[RECORDS TO USE]
⟨

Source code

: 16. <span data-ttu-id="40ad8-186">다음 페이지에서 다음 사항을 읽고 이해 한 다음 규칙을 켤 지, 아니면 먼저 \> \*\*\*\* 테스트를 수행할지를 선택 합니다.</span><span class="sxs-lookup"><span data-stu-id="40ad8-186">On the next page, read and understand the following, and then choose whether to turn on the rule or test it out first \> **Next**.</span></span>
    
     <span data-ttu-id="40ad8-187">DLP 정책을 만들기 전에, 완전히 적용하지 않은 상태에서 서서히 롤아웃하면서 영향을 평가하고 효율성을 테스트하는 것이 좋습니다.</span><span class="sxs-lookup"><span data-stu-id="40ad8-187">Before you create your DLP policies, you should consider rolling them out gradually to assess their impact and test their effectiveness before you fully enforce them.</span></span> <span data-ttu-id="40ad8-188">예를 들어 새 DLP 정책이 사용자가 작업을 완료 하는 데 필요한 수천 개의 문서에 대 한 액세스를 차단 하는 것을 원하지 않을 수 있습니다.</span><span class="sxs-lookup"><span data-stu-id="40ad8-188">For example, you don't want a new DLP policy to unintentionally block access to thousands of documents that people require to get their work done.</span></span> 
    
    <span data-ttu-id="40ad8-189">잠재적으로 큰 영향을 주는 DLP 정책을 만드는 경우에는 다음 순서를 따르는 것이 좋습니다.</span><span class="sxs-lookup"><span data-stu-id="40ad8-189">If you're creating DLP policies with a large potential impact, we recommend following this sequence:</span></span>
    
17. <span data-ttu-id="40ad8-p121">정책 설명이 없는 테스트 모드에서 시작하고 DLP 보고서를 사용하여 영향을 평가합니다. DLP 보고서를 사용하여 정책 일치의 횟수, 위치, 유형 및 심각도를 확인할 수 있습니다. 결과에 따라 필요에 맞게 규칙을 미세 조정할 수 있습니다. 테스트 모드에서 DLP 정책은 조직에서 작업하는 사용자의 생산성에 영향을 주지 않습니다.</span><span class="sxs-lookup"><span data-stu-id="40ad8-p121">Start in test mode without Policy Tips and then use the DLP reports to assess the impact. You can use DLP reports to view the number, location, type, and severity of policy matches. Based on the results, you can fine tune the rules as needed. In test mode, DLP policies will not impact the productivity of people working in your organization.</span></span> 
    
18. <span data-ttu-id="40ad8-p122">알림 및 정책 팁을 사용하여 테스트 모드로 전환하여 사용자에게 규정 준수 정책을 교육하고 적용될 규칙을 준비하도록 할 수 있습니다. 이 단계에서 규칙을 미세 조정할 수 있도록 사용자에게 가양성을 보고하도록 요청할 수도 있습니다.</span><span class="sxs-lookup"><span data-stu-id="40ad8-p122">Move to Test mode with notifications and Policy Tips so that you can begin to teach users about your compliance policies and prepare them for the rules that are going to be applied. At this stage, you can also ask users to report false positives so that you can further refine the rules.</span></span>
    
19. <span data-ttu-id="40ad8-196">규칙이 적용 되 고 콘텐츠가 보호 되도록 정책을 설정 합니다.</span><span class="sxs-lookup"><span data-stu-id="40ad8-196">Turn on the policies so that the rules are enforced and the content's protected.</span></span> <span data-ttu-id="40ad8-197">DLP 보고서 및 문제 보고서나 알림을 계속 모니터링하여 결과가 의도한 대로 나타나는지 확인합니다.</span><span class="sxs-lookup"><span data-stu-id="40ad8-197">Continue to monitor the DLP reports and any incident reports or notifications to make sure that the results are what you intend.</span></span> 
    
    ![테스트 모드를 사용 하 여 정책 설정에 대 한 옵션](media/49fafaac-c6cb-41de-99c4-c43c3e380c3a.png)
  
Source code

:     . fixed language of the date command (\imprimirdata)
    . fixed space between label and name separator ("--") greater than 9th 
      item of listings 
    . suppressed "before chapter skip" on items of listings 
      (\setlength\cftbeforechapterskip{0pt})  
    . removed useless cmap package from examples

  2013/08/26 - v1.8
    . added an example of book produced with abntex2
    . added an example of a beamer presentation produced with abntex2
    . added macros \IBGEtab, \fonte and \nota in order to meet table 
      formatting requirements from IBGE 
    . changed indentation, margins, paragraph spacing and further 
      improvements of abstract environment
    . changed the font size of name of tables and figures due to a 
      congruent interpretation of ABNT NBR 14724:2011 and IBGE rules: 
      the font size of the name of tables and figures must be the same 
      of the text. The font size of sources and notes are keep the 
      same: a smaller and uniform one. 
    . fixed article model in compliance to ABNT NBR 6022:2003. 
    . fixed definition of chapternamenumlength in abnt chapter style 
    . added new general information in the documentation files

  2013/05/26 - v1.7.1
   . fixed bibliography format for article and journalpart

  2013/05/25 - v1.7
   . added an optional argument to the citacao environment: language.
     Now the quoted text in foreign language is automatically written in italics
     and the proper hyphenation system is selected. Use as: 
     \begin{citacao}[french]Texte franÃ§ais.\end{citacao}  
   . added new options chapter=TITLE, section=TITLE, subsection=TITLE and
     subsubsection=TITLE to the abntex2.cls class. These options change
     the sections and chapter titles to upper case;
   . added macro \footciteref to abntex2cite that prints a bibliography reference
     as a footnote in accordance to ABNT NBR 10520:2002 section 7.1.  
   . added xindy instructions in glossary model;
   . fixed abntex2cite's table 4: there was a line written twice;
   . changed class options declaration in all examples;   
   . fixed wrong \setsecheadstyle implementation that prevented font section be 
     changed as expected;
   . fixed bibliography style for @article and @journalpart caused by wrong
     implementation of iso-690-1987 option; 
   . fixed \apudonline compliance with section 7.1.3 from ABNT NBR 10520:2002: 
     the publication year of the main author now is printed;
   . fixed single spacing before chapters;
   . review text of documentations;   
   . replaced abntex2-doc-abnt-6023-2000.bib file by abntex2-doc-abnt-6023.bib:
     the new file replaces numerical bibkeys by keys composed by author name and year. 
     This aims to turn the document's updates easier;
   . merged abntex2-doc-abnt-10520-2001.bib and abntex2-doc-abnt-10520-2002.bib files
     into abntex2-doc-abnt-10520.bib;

⟩

[EXERCISE OBJECTIVE]
Repeat the whole listing exactly.

[YOUR RESPONSE]
Source code

: 16. <span data-ttu-id="40ad8-186">다음 페이지에서 다음 사항을 읽고 이해 한 다음 규칙을 켤 지, 아니면 먼저 \> \*\*\*\* 테스트를 수행할지를 선택 합니다.</span><span class="sxs-lookup"><span data-stu-id="40ad8-186">On the next page, read and understand the following, and then choose whether to turn on the rule or test it out first \> **Next**.</span></span>
    
     <span data-ttu-id="40ad8-187">DLP 정책을 만들기 전에, 완전히 적용하지 않은 상태에서 서서히 롤아웃하면서 영향을 평가하고 효율성을 테스트하는 것이 좋습니다.</span><span class="sxs-lookup"><span data-stu-id="40ad8-187">Before you create your DLP policies, you should consider rolling them out gradually to assess their impact and test their effectiveness before you fully enforce them.</span></span> <span data-ttu-id="40ad8-188">예를 들어 새 DLP 정책이 사용자가 작업을 완료 하는 데 필요한 수천 개의 문서에 대 한 액세스를 차단 하는 것을 원하지 않을 수 있습니다.</span><span class="sxs-lookup"><span data-stu-id="40ad8-188">For example, you don't want a new DLP policy to unintentionally block access to thousands of documents that people require to get their work done.</span></span> 
    
    <span data-ttu-id="40ad8-189">잠재적으로 큰 영향을 주는 DLP 정책을 만드는 경우에는 다음 순서를 따르는 것이 좋습니다.</span><span class="sxs-lookup"><span data-stu-id="40ad8-189">If you're creating DLP policies with a large potential impact, we recommend following this sequence:</span></span>
    
17. <span data-ttu-id="40ad8-p121">정책 설명이 없는 테스트 모드에서 시작하고 DLP 보고서를 사용하여 영향을 평가합니다. DLP 보고서를 사용하여 정책 일치의 횟수, 위치, 유형 및 심각도를 확인할 수 있습니다. 결과에 따라 필요에 맞게 규칙을 미세 조정할 수 있습니다. 테스트 모드에서 DLP 정책은 조직에서 작업하는 사용자의 생산성에 영향을 주지 않습니다.</span><span class="sxs-lookup"><span data-stu-id="40ad8-p121">Start in test mode without Policy Tips and then use the DLP reports to assess the impact. You can use DLP reports to view the number, location, type, and severity of policy matches. Based on the results, you can fine tune the rules as needed. In test mode, DLP policies will not impact the productivity of people working in your organization.</span></span> 
    
18. <span data-ttu-id="40ad8-p122">알림 및 정책 팁을 사용하여 테스트 모드로 전환하여 사용자에게 규정 준수 정책을 교육하고 적용될 규칙을 준비하도록 할 수 있습니다. 이 단계에서 규칙을 미세 조정할 수 있도록 사용자에게 가양성을 보고하도록 요청할 수도 있습니다.</span><span class="sxs-lookup"><span data-stu-id="40ad8-p122">Move to Test mode with notifications and Policy Tips so that you can begin to teach users about your compliance policies and prepare them for the rules that are going to be applied. At this stage, you can also ask users to report false positives so that you can further refine the rules.</span></span>
    
19. <span data-ttu-id="40ad8-196">규칙이 적용 되 고 콘텐츠가 보호 되도록 정책을 설정 합니다.</span><span class="sxs-lookup"><span data-stu-id="40ad8-196">Turn on the policies so that the rules are enforced and the content's protected.</span></span> <span data-ttu-id="40ad8-197">DLP 보고서 및 문제 보고서나 알림을 계속 모니터링하여 결과가 의도한 대로 나타나는지 확인합니다.</span><span class="sxs-lookup"><span data-stu-id="40ad8-197">Continue to monitor the DLP reports and any incident reports or notifications to make sure that the results are what you intend.</span></span> 
    
    ![테스트 모드를 사용 하 여 정책 설정에 대 한 옵션](media/49fafaac-c6cb-41de-99c4-c43c3e380c3a.png)
  
Source code

:     . fixed language of the date command (\imprimirdata)
    . fixed space between label and name separator ("--") greater than 9th 
      item of listings 
    . suppressed "before chapter skip" on items of listings 
      (\setlength\cftbeforechapterskip{0pt})  
    . removed useless cmap package from examples

  2013/08/26 - v1.8
    . added an example of book produced with abntex2
    . added an example of a beamer presentation produced with abntex2
    . added macros \IBGEtab, \fonte and \nota in order to meet table 
      formatting requirements from IBGE 
    . changed indentation, margins, paragraph spacing and further 
      improvements of abstract environment
    . changed the font size of name of tables and figures due to a 
      congruent interpretation of ABNT NBR 14724:2011 and IBGE rules: 
      the font size of the name of tables and figures must be the same 
      of the text. The font size of sources and notes are keep the 
      same: a smaller and uniform one. 
    . fixed article model in compliance to ABNT NBR 6022:2003. 
    . fixed definition of chapternamenumlength in abnt chapter style 
    . added new general information in the documentation files

  2013/05/26 - v1.7.1
   . fixed bibliography format for article and journalpart

  2013/05/25 - v1.7
   . added an optional argument to the citacao environment: language.
     Now the quoted text in foreign language is automatically written in italics
     and the proper hyphenation system is selected. Use as: 
     \begin{citacao}[french]Texte franÃ§ais.\end{citacao}  
   . added new options chapter=TITLE, section=TITLE, subsection=TITLE and
     subsubsection=TITLE to the abntex2.cls class. These options change
     the sections and chapter titles to upper case;
   . added macro \footciteref to abntex2cite that prints a bibliography reference
     as a footnote in accordance to ABNT NBR 10520:2002 section 7.1.  
   . added xindy instructions in glossary model;
   . fixed abntex2cite's table 4: there was a line written twice;
   . changed class options declaration in all examples;   
   . fixed wrong \setsecheadstyle implementation that prevented font section be 
     changed as expected;
   . fixed bibliography style for @article and @journalpart caused by wrong
     implementation of iso-690-1987 option; 
   . fixed \apudonline compliance with section 7.1.3 from ABNT NBR 10520:2002: 
     the publication year of the main author now is printed;
   . fixed single spacing before chapters;
   . review text of documentations;   
   . replaced abntex2-doc-abnt-6023-2000.bib file by abntex2-doc-abnt-6023.bib:
     the new file replaces numerical bibkeys by keys composed by author name and year. 
     This aims to turn the document's updates easier;
   . merged abntex2-doc-abnt-10520-2001.bib and abntex2-doc-abnt-10520-2002.bib files
     into abntex2-doc-abnt-10520.bib;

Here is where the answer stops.